It should come as no surprise that data breach attacks against financial institutions are at an all-time high according to the Verizon 2018 Data Breach Report. After all, cyber attackers – whether they are cybercriminals, nation state actors, or even malicious actors – are motivated by financial gain and nowhere are the gains greater than in the financial services sector.
While traditional cyberattacks against banks have focused on stealing personally identifiable information (PII) to either use or sell on the black market for gain, the newest cyberattacks focus on holding critical information for ransom.
Despite the awareness of these attacks, successful ransomware attacks are proliferating and traditional cyber defenses demonstrate no meaningful capability to avert these attacks. Before being the victim of a successful attack and facing the possibility of paying out thousands, if not tens of thousands, or dollars to unencrypt data, organizations at risk should review their cyber defenses.
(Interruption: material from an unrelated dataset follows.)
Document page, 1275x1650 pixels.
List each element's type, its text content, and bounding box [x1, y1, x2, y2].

Maureen Gray, COO of Blue Ridge Networks, a cybersecurity firm in Virginia, explains the steps to follow.
“Typically, the first step in cyber best practices is to seriously examine your network for obvious vulnerabilities. Are you running the latest operating systems everywhere, and have all security patches been applied? Are your users’ passwords strong? Is your data regularly backed up? And are you engaging your users to help maintain security?” she said.
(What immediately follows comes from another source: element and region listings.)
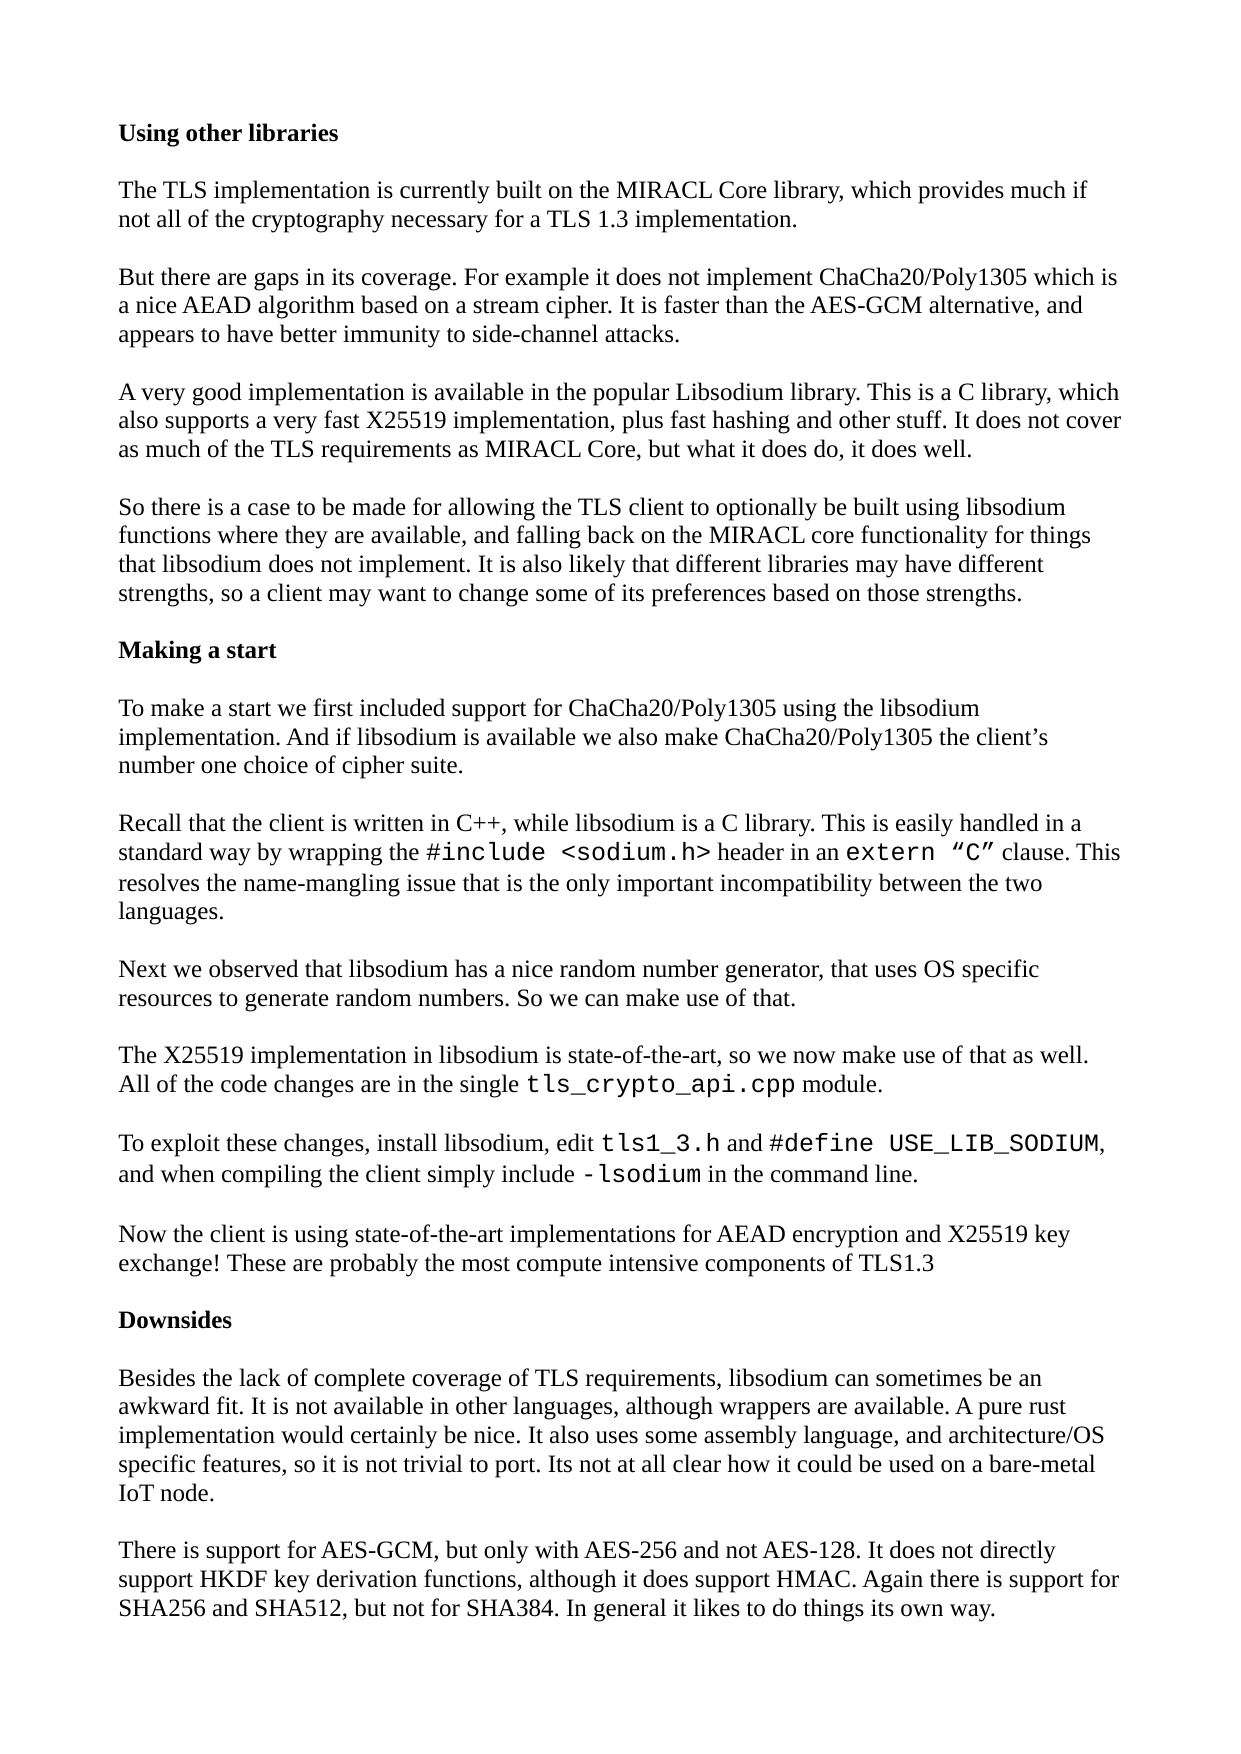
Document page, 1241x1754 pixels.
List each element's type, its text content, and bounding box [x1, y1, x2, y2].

text The TLS implementation is currently built on the MIRACL Core library, which provides much if not all of the cryptography necessary for a TLS 1.3 implementation. [118, 176, 1122, 233]
text Recall that the client is written in C++, while libsodium is a C library. This is easily handled in a standard way by wrapping the #include <sodium.h> header in an extern “C” clause. This resolves the name-mangling issue that is the only important incompatibility between the two languages. [118, 808, 1122, 925]
text Besides the lack of complete coverage of TLS requirements, libsodium can sometimes be an awkward fit. It is not available in other languages, although wrappers are available. A pure rust implementation would certainly be nice. It also uses some assembly language, and architecture/OS specific features, so it is not trivial to port. Its not at all clear how it could be used on a bare-metal IoT node. [118, 1363, 1122, 1506]
text To make a start we first included support for ChaCha20/Poly1305 using the libsodium implementation. And if libsodium is available we also make ChaCha20/Poly1305 the client’s number one choice of cipher suite. [118, 693, 1122, 779]
text There is support for AES-GCM, but only with AES-256 and not AES-128. It does not directly support HKDF key derivation functions, although it does support HMAC. Again there is support for SHA256 and SHA512, but not for SHA384. In general it likes to do things its own way. [118, 1535, 1122, 1621]
text The X25519 implementation in libsodium is state-of-the-art, so we now make use of that as well. All of the code changes are in the single tls_crypto_api.cpp module. [118, 1040, 1122, 1100]
text Now the client is using state-of-the-art implementations for AEAD encryption and X25519 key exchange! These are probably the most compute intensive components of TLS1.3 [118, 1219, 1122, 1276]
text Downsides [118, 1305, 1122, 1334]
text Making a start [118, 636, 1122, 664]
text To exploit these changes, install libsodium, edit tls1_3.h and #define USE_LIB_SODIUM, and when compiling the client simply include -lsodium in the command line. [118, 1128, 1122, 1190]
text But there are gaps in its coverage. For example it does not implement ChaCha20/Poly1305 which is a nice AEAD algorithm based on a stream cipher. It is faster than the AES-GCM alternative, and appears to have better immunity to side-channel attacks. [118, 262, 1122, 348]
text Using other libraries [118, 118, 1122, 147]
text Next we observed that libsodium has a nice random number generator, that uses OS specific resources to generate random numbers. So we can make use of that. [118, 954, 1122, 1011]
text A very good implementation is available in the popular Libsodium library. This is a C library, which also supports a very fast X25519 implementation, plus fast hashing and other stuff. It does not cover as much of the TLS requirements as MIRACL Core, but what it does do, it does well. [118, 377, 1122, 463]
text So there is a case to be made for allowing the TLS client to optionally be built using libsodium functions where they are available, and falling back on the MIRACL core functionality for things that libsodium does not implement. It is also likely that different libraries may have different strengths, so a client may want to change some of its preferences based on those strengths. [118, 492, 1122, 607]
Weak passwords, corrupted content, and mobile devices roaming from network to network are often to blame. “Smartphones, tablets and laptops come in and out of the network from both employees and third-party vendors or contractors,” Gray said, “and that means more opportunities for phishing attacks, social engineering, and watering hole attacks that all enable malicious actors and code to slip past the network’s protections.”
While many companies invest in extensive training that places a burden on their employees to catch the hack, Gray encourages companies to invest in next-generation breach prevention tools to protect themselves against cyberattacks like ransomware. “Hackers have proven time and again that traditional methods of defense don’t work and that anyone with enough time and resources can find their way around security protocols. Organizations need to invest in a solution that blocks both known and unknown malware strains before it executes as opposed to after it has been detected once on a system,” she concluded.